Work required » Copy out every line of the saved entries below without changing anything.

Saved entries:

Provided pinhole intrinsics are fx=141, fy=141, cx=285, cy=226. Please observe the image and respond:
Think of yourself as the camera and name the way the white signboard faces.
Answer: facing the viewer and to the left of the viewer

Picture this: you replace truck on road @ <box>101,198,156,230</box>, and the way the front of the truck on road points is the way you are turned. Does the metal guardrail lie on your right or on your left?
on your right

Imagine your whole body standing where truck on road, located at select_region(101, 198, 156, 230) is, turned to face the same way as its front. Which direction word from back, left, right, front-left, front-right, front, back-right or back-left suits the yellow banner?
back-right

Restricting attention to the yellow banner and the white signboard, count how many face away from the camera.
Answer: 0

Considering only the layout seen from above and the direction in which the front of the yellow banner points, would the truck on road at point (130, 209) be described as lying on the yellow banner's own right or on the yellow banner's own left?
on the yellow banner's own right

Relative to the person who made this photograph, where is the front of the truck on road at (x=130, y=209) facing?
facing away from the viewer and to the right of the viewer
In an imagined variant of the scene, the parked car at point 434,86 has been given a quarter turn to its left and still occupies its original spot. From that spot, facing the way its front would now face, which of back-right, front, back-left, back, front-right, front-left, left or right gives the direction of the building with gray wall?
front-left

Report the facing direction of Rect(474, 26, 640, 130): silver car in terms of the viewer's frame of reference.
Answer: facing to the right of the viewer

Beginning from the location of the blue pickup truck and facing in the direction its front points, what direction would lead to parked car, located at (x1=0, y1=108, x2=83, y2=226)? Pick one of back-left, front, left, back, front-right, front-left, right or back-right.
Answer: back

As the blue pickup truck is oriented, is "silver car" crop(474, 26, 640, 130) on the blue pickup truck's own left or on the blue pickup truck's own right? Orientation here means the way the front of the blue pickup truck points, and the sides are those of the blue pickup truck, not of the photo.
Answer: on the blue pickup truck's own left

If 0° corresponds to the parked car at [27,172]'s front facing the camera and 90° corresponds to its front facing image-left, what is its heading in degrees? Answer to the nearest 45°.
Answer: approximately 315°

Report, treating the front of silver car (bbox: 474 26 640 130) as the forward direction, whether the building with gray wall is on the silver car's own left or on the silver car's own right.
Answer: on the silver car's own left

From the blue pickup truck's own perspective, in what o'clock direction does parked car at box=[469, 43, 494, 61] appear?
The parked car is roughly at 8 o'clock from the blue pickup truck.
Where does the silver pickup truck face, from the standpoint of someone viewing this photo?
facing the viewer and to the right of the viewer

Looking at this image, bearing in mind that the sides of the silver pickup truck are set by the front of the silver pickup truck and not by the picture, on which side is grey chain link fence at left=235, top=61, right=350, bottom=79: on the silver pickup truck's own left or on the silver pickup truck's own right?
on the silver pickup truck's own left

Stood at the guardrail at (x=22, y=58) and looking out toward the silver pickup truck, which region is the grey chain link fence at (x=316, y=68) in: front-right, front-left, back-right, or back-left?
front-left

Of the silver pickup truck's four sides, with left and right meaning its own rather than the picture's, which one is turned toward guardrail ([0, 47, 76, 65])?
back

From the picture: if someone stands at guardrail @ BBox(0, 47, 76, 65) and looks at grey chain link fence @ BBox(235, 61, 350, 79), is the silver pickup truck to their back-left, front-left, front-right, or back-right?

Solution for this exercise »
Provided pinhole intrinsics are fx=141, fy=141, cx=285, cy=226. Please observe the image and respond:
Think of yourself as the camera and name the way the white signboard faces.
Answer: facing the viewer and to the left of the viewer

Picture this: you replace truck on road @ <box>101,198,156,230</box>, and the way the front of the truck on road points is the way you are turned. Does the metal guardrail lie on your right or on your left?
on your right

Imagine your whole body standing where truck on road, located at select_region(101, 198, 156, 230) is, turned to face the same way as its front. Which direction word from back, left, right, front-left, front-right, front, back-right or back-left suits the yellow banner?
back-right

Restricting attention to the yellow banner and the white signboard, count how many face away from the camera.
Answer: 0

Considering only the layout seen from above and the direction in which the front of the yellow banner points, would the truck on road at point (130, 209) be described as lying on the yellow banner's own right or on the yellow banner's own left?
on the yellow banner's own right

Relative to the person who made this photograph, where is the front of the truck on road at (x=130, y=209) facing?
facing away from the viewer and to the right of the viewer
In an imagined variant of the scene, the parked car at point 434,86 has been given a quarter turn to its left and still occupies its original spot. From that spot, facing the way its front would now face, which of back-right, front, back-left, back, front-right, front-left, left or right gives the direction of the building with gray wall?
front-left

Report the facing direction of Rect(474, 26, 640, 130): silver car in terms of the viewer's frame of reference.
Answer: facing to the right of the viewer

Beginning from the location of the blue pickup truck and facing in the direction its front points, what direction would lead to parked car, located at (x1=0, y1=108, x2=83, y2=226)? Pick one of back-left, front, left, back, front-right, front-left, right or back-right.
Answer: back

As the blue pickup truck is oriented, is "silver car" crop(474, 26, 640, 130) on the blue pickup truck's own left or on the blue pickup truck's own right? Orientation here means the way the front of the blue pickup truck points, and the sides are those of the blue pickup truck, not of the photo.
Answer: on the blue pickup truck's own left

If 0° corresponds to the parked car at [27,172]'s front facing the camera and 90° corresponds to its front facing image-left, what is its heading in degrees? Answer to the nearest 45°.
Answer: approximately 315°

Report, treating the front of silver car (bbox: 474 26 640 130) as the forward direction, whether the building with gray wall is on the silver car's own left or on the silver car's own right.
Answer: on the silver car's own left

From the blue pickup truck's own perspective, in what o'clock direction does parked car at box=[469, 43, 494, 61] appear?
The parked car is roughly at 8 o'clock from the blue pickup truck.
Where does the silver pickup truck face, from the standpoint of someone viewing this photo?
facing the viewer and to the right of the viewer

Looking at this image, bearing in mind that the sides of the silver pickup truck are set by the front of the silver pickup truck and not by the picture, on which side is grey chain link fence at left=235, top=61, right=350, bottom=79: on the silver pickup truck's own left or on the silver pickup truck's own right?
on the silver pickup truck's own left

Stood at the guardrail at (x=22, y=58) and looking out toward the silver pickup truck, which region is the grey chain link fence at (x=316, y=68) in: front-right, front-left, back-right, or back-left?
front-left

Of the silver pickup truck's four sides, with left and right meaning its own rather than the picture's, which one is turned toward guardrail ([0, 47, 76, 65])?
back

From the picture: if someone stands at guardrail @ BBox(0, 47, 76, 65) and looks at grey chain link fence @ BBox(235, 61, 350, 79), is the silver pickup truck to their back-left, front-left, front-right, or back-right?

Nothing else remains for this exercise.